Safely behind glass, in the hallway leading from the Marine Life Gallery to the restrooms, two live Burmese pythons share a small pond. Each one is about ten feet or more in length which is impressive to see in person.
For your small dinosaur enthusiast, the dinosaur automatons will be an instant hit. A thirty foot T-Rex and equally large Triceratops are locked in an endless standoff in the Engelstad Family Prehistoric Life Gallery. A life-sized Ankylosaur, Troodons, raptor, and various other Paleolithic creatures are reproduced as well. Another exhibit features the Ichthyosaur, marine reptiles that used to swim here when the state was mostly underwater eons ago.
If you were wondering what happened to the exact replica of King Tut’s tomb that was at the Luxor hotel, you’ll be happy to know it is still in Las Vegas. In 2008, the casino decided to end the exhibit and donated all of the 500 items to the Las Vegas Natural History Museum. The collection was made in Egypt by artists and craftsmen to be a precise rendering of the funerary items from the tomb. It is one of only two such reproductions with the seal of approval form the Egyptian government and is valued at over three million dollars. The Treasures of Egypt exhibit also features a small Egyptian village recreation with a few hands-on displays of ancient tools used during that time.
Downstairs is all about Africa. They have a small tropical jungle room and scenes from the Serengeti as well as few pieces of tribal art are on display. The early man room is also pretty interesting; they have a wall display where visitors can compare the different skulls of early hominids and modern primates to those of humans.

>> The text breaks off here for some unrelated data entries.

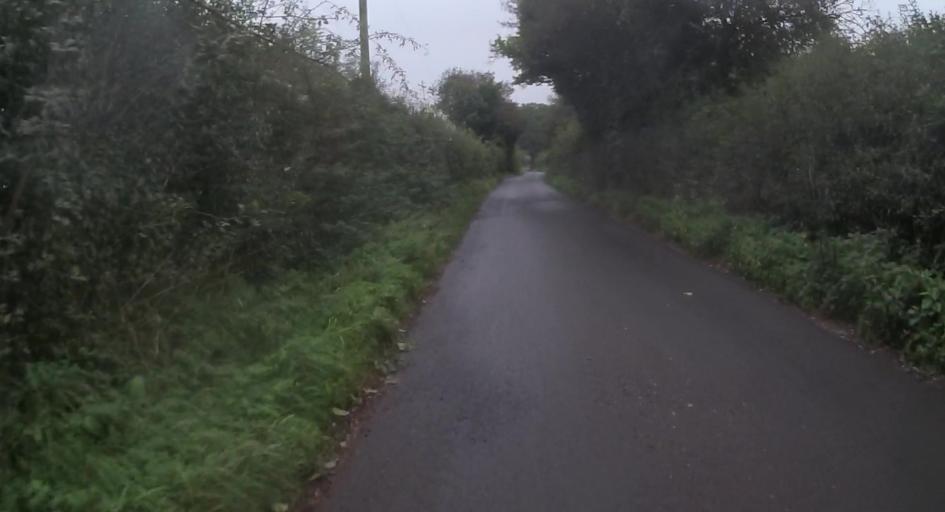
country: GB
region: England
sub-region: West Berkshire
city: Thatcham
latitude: 51.4109
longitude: -1.2136
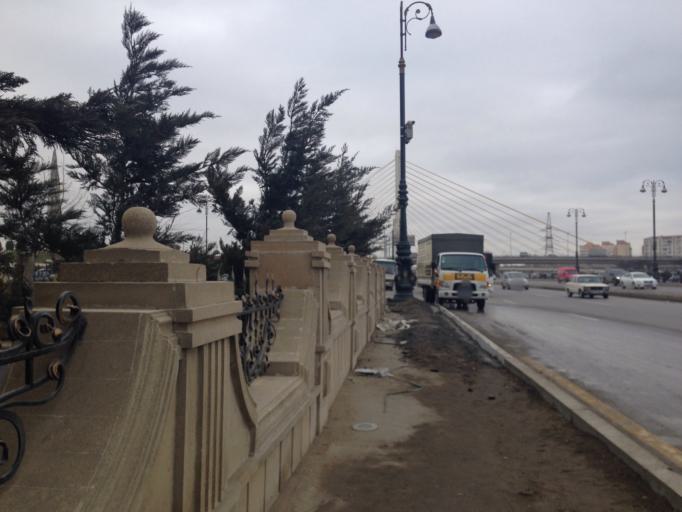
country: AZ
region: Baki
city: Sabuncu
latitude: 40.4209
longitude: 49.9160
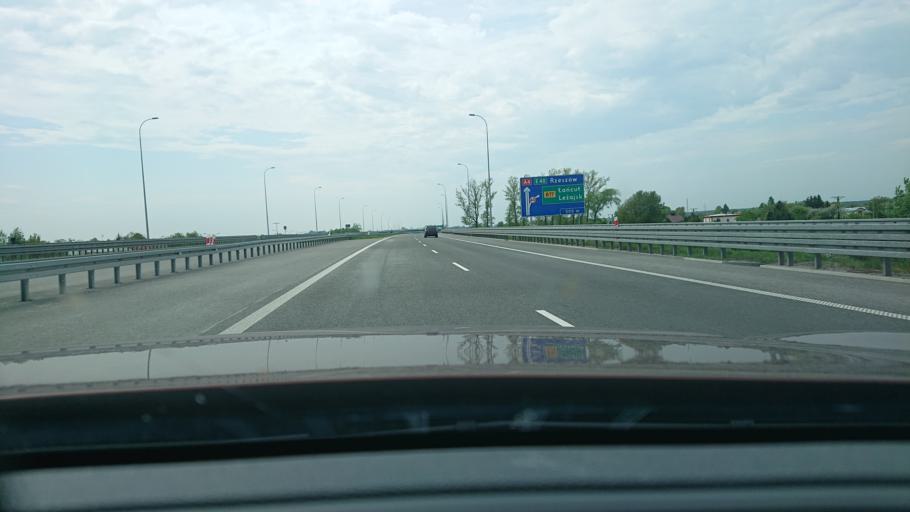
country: PL
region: Subcarpathian Voivodeship
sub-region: Powiat lancucki
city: Lancut
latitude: 50.0985
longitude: 22.2356
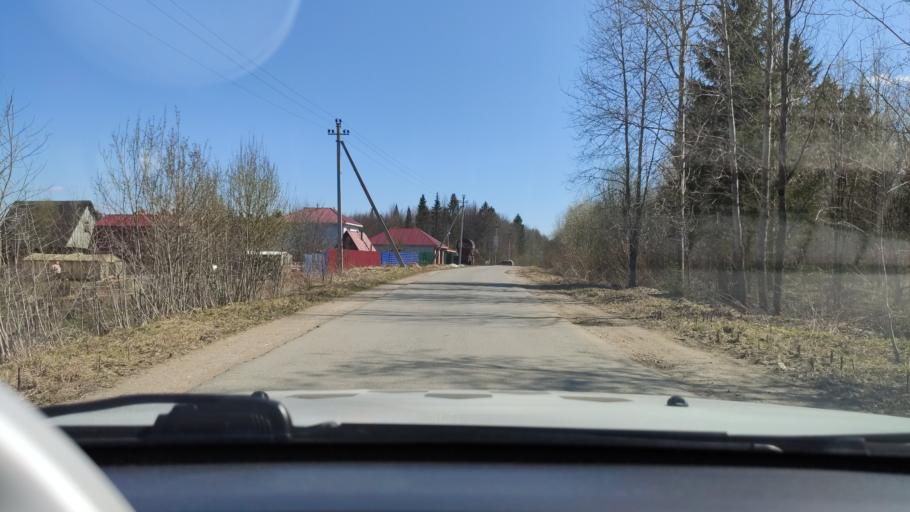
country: RU
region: Perm
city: Novyye Lyady
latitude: 58.0440
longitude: 56.6172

For the summer, from June until September 11, the Ancient Rome exhibit will be housed at the museum. This one focuses on the inventions of ancient Rome and has a lot of hands-on displays that kids can use to get a feel of how the things worked.
The museum does have a lot of replicas, recreations, and artistic interpretations, but it is still fun and educational. Mostly it is obvious what is real and not, but they could do a better job of specifying whether some of the bones are real or molds. The little ones will most likely not mind though, as they will be too busy exploring and taking it all in. Definitely a great way to beat the heat and get out of the house for an afternoon!
The metal sauropod sculpture outside the museum was previously the focus of one of our Vegas Eye challenges; check it out here!
The Las Vegas Natural History Museum is located next to the Old Mormon Fort on Las Vegas Boulevard and Washington Avenue. Its exact address is 900 North Las Vegas Blvd, Las Vegas, NV, 89101. For up to date info on hours, fees, or new exhibits go to lvnhm.org.